Imperial Legislative Council

Repealed by
- Seditious Publications Act, 1882

= Vernacular Press Act, 1878 =

1878 language law in British India

In British India, the Vernacular Press Act, 1878, modelled on the Irish press laws, was enacted to curtail the freedom of the Indian press and prevent the expression of criticism toward British policies—notably, the opposition that had grown with the outset of the Second Anglo-Afghan War (1878–80). There was also strong public opinion against Lytton's policies such as organizing Delhi Durbar (1877) when India was facing severe famine. The government adopted the Vernacular Press Act, 1878 to regulate the indigenous press in order to manage strong public opinion and seditious writing producing unhappiness among the people of native region with the government.

The act was proposed by Lytton, then Viceroy of India, and was unanimously passed by the Viceroy's Council on 14 March 1878. The act excluded English-language publications as it was meant to control seditious writing in 'publications in Oriental languages' everywhere in the country, except for the South. Thus the British totally discriminated against the (non-English language) Indian press.

==Provisions==
The act empowered the government to impose restrictions on the press in the following ways:

1. Modelled on the Irish press act, this act provided the government with extensive rights to censor reports and editorials in the vernacular press.
2. From now on the government kept regular track of Vernacular newspapers.
3. When a report published in the newspaper was judged as seditious, the newspaper was warned.
4. The district magistrate was empowered to call upon the printer and publisher of any vernacular newspaper to enter into a bond with the government undertaking not to cause disaffection against the government or antipathy between persons of different religions, caste, and race. However, later this precensorship power was opposed, and a press commissioner was appointed by the government to supply authentic and accurate news to the press.
5. The magistrate’s action was final, and no appeal could be made in a court of law.
6. There could be exemptions from the operation of the act by submitting proofs to a government censor.
7. Printers and publishers might also be mandated to provide a security deposit. This deposit could be forfeited if they violated the rules. Furthermore, if the violation happened again, their printing equipment could be confiscated.
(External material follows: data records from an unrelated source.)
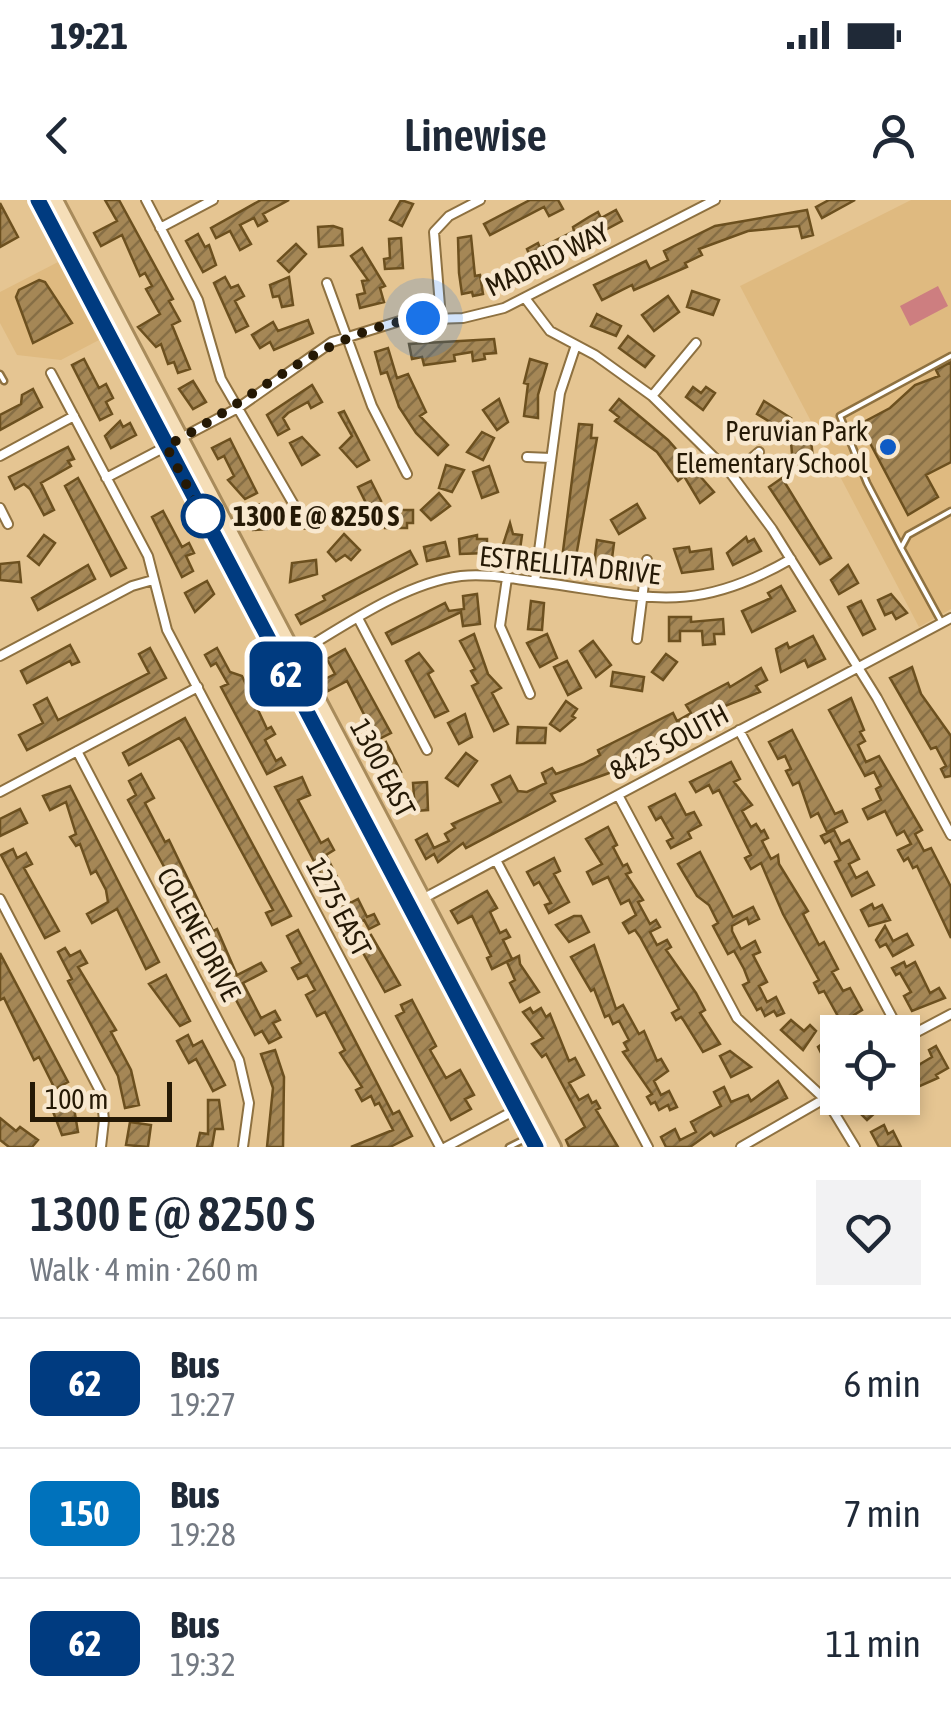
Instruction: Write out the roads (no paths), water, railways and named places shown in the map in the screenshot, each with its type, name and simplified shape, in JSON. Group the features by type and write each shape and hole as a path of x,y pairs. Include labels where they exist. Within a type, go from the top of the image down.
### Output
{"main road":[{"name":"1300 EAST","path":"38,200 409,906 523,1105 554,1147"},
{"name":"1300 EAST","path":"56,200 423,898 523,1105 534,1141"}],"street":[{"path":"146,200 198,300 215,365 305,524"},
{"path":"160,228 213,200"},
{"path":"441,318 434,232 449,216 480,200"},
{"name":"MADRID WAY","path":"106,478 238,408 316,350 404,320 483,315 525,298 715,200"},
{"path":"328,283 372,406 407,474"},
{"path":"525,298 550,331 652,396 732,475 791,558 858,668 951,835"},
{"path":"652,396 696,343"},
{"path":"535,581 560,393 576,345"},
{"name":"1275 EAST","path":"51,373 148,556 162,620 443,1147"},
{"path":"0,456 74,416"},
{"path":"732,475 759,452"},
{"path":"527,456 551,458"},
{"path":"0,508 8,524"},
{"name":"ESTRELLITA DRIVE","path":"295,654 435,582 475,575 678,599 720,593 791,558"},
{"path":"638,639 647,560"},
{"path":"507,578 500,626 530,694"},
{"path":"0,656 132,586 153,580"},
{"name":"8425 SOUTH","path":"409,906 951,618"},
{"path":"358,620 427,750"},
{"path":"0,792 198,687"},
{"path":"739,730 890,1015"},
{"name":"COLENE DRIVE","path":"77,751 239,1060 249,1103 243,1147"},
{"path":"618,795 737,1018 820,1095"},
{"path":"496,860 648,1147"},
{"path":"0,899 101,1093 101,1147"},
{"path":"920,1029 951,1014"},
{"path":"443,1147 523,1105"},
{"path":"741,1147 820,1105"},
{"path":"836,1115 855,1147"}],"lane":[{"path":"942,623 866,484 840,416 951,356"},
{"path":"0,374 4,380"},
{"path":"901,548 908,534 951,511"},
{"path":"508,1147 534,1141"}],"place":[{"name":"Peruvian Park Elementary School","path":"888,447"},
{"name":"1300 E @ 8250 S","path":"203,516"}]}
The revolt of 1857 forced the government to curb the freedom of the press.After the revolt enraged English men demanded a clamp down on the press. As vernacular newspaper became assertively nationalist,colonial government began debating measures of strict control

==Reception==
Because the British government was in a hurry to pass the bill without encouraging any reactions whatever, the bill was not published in the usual papers in Calcutta and the North-Western Provinces were the slowest in obtaining information. While the Amrita Bazar Patrika in Calcutta had converted itself into an all-English weekly within a week of the passing of the Vernacular Press Act, papers in the north were wondering what the exact provisions of the act were, even after two weeks of its existence. The following years saw the appearance and disappearance of a number of Bengali journals in quick succession, failing to gain support with their poverty of language and thought.

Once publishers learned of the provisions, the repressive measure encountered strong opposition. All the native associations irrespective of religion, caste and creed denounced the measure and kept their protests alive. All the prominent leaders as Bengal and India condemned the Act as unwarranted and unjustified, and demanded its immediate withdrawal. The newspapers themselves kept criticizing the measure without end. The succeeding administration of Lord Ripon reviewed the developments consequent upon the Act and finally withdrew it (1881). However, the resentment it produced among Indians helped fuel India's growing independence movement. The Indian Association, which is generally considered to be one of the precursors of the Indian National Congress, was one of the Act's biggest critics. The crucial demand for a judicial trial in case of an accusation of sedition against an editor was never conceded by the government. However, in October 1878 the act was modified in minor respect; the submission of proofs before publication was no longer insisted upon, although the bail-bond remained.

The Act came to be nicknamed “The Gagging Act”. Proceedings were instituted against Som Prakash, Bharat Mihir, Dacca Prakash and Samachar till its repeal by Ripon.